§ **Assigned task**:
Reproduce each of the following lines word for word, in the same order.

Data entries:
___

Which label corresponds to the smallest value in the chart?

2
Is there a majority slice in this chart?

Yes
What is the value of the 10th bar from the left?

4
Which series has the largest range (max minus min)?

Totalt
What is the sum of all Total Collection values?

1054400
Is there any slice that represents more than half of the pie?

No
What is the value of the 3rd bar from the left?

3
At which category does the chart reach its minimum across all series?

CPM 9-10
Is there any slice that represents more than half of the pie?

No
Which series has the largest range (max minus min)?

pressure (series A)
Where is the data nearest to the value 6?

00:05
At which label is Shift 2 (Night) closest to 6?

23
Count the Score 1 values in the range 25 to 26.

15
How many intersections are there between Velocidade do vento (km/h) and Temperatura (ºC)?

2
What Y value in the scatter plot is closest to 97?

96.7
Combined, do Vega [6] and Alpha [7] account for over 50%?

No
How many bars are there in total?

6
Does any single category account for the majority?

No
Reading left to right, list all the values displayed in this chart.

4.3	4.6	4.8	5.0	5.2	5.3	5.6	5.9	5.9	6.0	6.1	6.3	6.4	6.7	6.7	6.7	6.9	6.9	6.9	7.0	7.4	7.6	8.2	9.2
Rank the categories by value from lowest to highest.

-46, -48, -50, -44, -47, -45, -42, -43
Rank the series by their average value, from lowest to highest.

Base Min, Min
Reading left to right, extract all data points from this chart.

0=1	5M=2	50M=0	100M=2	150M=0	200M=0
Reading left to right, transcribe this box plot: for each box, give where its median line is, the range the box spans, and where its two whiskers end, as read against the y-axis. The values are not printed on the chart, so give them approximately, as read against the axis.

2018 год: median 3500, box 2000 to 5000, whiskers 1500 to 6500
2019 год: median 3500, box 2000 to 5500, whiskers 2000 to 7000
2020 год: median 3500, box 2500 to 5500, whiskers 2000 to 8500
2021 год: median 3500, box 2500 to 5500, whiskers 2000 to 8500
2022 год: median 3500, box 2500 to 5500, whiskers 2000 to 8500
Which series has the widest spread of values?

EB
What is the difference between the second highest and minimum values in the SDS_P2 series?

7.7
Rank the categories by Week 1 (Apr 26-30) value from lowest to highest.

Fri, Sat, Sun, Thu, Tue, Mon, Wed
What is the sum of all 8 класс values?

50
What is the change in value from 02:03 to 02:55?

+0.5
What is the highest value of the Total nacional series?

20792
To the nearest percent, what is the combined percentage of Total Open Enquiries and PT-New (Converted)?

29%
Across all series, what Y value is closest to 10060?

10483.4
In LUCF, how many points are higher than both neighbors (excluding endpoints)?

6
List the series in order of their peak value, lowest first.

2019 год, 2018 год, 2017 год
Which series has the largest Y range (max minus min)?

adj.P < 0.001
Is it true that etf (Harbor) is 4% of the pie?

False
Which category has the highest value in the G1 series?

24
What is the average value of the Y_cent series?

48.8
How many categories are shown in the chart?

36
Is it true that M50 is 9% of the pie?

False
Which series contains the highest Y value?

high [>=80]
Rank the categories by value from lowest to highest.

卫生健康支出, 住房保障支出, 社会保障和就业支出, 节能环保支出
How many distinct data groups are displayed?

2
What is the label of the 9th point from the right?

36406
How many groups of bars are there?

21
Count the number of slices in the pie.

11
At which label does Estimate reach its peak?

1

___

§ **Expected answer**:
Which label corresponds to the smallest value in the chart?

2
Is there a majority slice in this chart?

Yes
What is the value of the 10th bar from the left?

4
Which series has the largest range (max minus min)?

Totalt
What is the sum of all Total Collection values?

1054400
Is there any slice that represents more than half of the pie?

No
What is the value of the 3rd bar from the left?

3
At which category does the chart reach its minimum across all series?

CPM 9-10
Is there any slice that represents more than half of the pie?

No
Which series has the largest range (max minus min)?

pressure (series A)
Where is the data nearest to the value 6?

00:05
At which label is Shift 2 (Night) closest to 6?

23
Count the Score 1 values in the range 25 to 26.

15
How many intersections are there between Velocidade do vento (km/h) and Temperatura (ºC)?

2
What Y value in the scatter plot is closest to 97?

96.7
Combined, do Vega [6] and Alpha [7] account for over 50%?

No
How many bars are there in total?

6
Does any single category account for the majority?

No
Reading left to right, list all the values displayed in this chart.

4.3	4.6	4.8	5.0	5.2	5.3	5.6	5.9	5.9	6.0	6.1	6.3	6.4	6.7	6.7	6.7	6.9	6.9	6.9	7.0	7.4	7.6	8.2	9.2
Rank the categories by value from lowest to highest.

-46, -48, -50, -44, -47, -45, -42, -43
Rank the series by their average value, from lowest to highest.

Base Min, Min
Reading left to right, extract all data points from this chart.

0=1	5M=2	50M=0	100M=2	150M=0	200M=0
Reading left to right, transcribe this box plot: for each box, give where its median line is, the range the box spans, and where its two whiskers end, as read against the y-axis. The values are not printed on the chart, so give them approximately, as read against the axis.

2018 год: median 3500, box 2000 to 5000, whiskers 1500 to 6500
2019 год: median 3500, box 2000 to 5500, whiskers 2000 to 7000
2020 год: median 3500, box 2500 to 5500, whiskers 2000 to 8500
2021 год: median 3500, box 2500 to 5500, whiskers 2000 to 8500
2022 год: median 3500, box 2500 to 5500, whiskers 2000 to 8500
Which series has the widest spread of values?

EB
What is the difference between the second highest and minimum values in the SDS_P2 series?

7.7
Rank the categories by Week 1 (Apr 26-30) value from lowest to highest.

Fri, Sat, Sun, Thu, Tue, Mon, Wed
What is the sum of all 8 класс values?

50
What is the change in value from 02:03 to 02:55?

+0.5
What is the highest value of the Total nacional series?

20792
To the nearest percent, what is the combined percentage of Total Open Enquiries and PT-New (Converted)?

29%
Across all series, what Y value is closest to 10060?

10483.4
In LUCF, how many points are higher than both neighbors (excluding endpoints)?

6
List the series in order of their peak value, lowest first.

2019 год, 2018 год, 2017 год
Which series has the largest Y range (max minus min)?

adj.P < 0.001
Is it true that etf (Harbor) is 4% of the pie?

False
Which category has the highest value in the G1 series?

24
What is the average value of the Y_cent series?

48.8
How many categories are shown in the chart?

36
Is it true that M50 is 9% of the pie?

False
Which series contains the highest Y value?

high [>=80]
Rank the categories by value from lowest to highest.

卫生健康支出, 住房保障支出, 社会保障和就业支出, 节能环保支出
How many distinct data groups are displayed?

2
What is the label of the 9th point from the right?

36406
How many groups of bars are there?

21
Count the number of slices in the pie.

11
At which label does Estimate reach its peak?

1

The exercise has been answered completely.